▸ **Data for review**
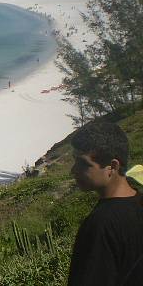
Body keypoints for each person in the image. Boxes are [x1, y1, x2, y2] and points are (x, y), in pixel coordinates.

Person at [68, 122, 143, 286]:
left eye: (83, 163)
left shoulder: (100, 226)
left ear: (112, 166)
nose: (73, 170)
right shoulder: (139, 202)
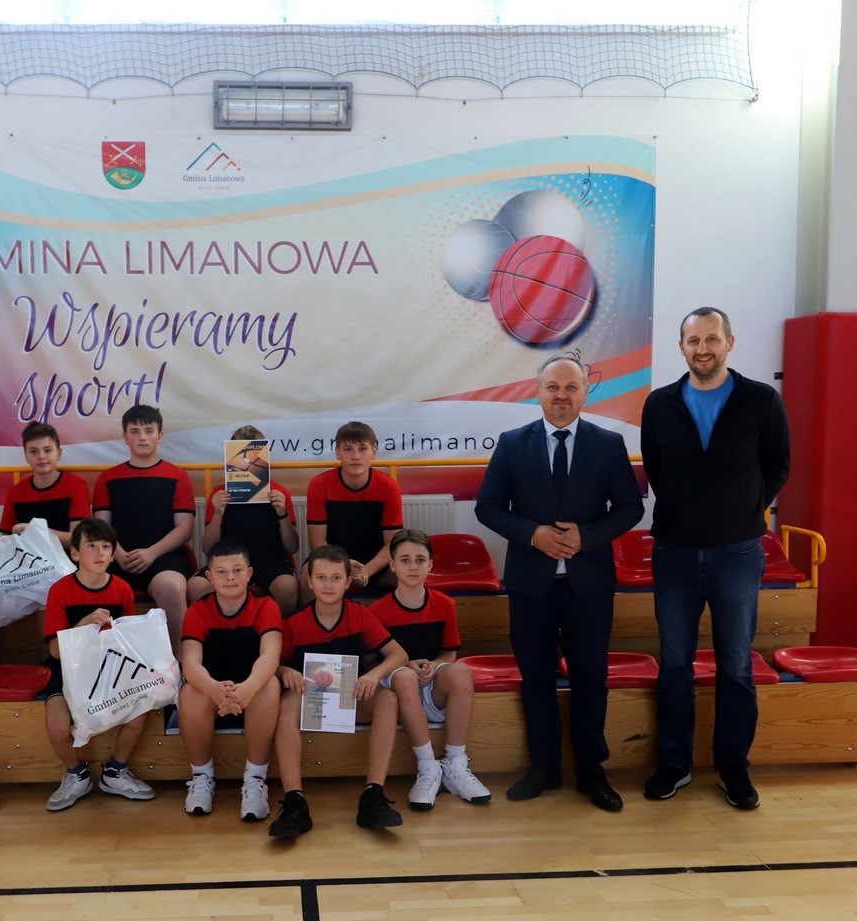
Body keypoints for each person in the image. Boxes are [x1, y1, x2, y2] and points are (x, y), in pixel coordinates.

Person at [475, 350, 644, 809]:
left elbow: (630, 508)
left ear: (586, 392)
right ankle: (544, 768)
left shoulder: (608, 444)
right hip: (532, 585)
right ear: (538, 392)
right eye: (553, 387)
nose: (562, 395)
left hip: (590, 586)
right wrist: (533, 534)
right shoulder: (512, 443)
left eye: (571, 387)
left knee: (591, 678)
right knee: (536, 679)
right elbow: (487, 507)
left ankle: (591, 771)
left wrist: (587, 537)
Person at [639, 307, 791, 811]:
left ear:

▸ **Required action**
Everything in the data above, apart from the pictures, should be retyped exactly.

▸ **Solution**
Body keypoints for each person in the image. Boxes are [x1, y1, x2, y2] and points are (x, y), in pixel coordinates.

Person at [68, 122, 143, 286]:
left eye: (83, 163)
left shoulder: (100, 226)
left ear: (112, 166)
nose: (73, 170)
right shoulder: (139, 202)
Body keypoints for each person in the image. Boxes are [x1, y1, x2, y2] and points are (x, y), in pixel coordinates.

Person at [475, 350, 644, 809]:
left elbow: (630, 508)
left ear: (586, 392)
right ankle: (544, 768)
left shoulder: (608, 444)
right hip: (532, 585)
right ear: (538, 392)
right eye: (553, 387)
nose: (562, 395)
left hip: (590, 586)
right wrist: (533, 534)
right shoulder: (512, 443)
left eye: (571, 387)
left knee: (591, 678)
right knee: (536, 679)
right elbow: (487, 507)
left ankle: (591, 771)
left wrist: (587, 537)
Person at [639, 307, 791, 811]:
left ear:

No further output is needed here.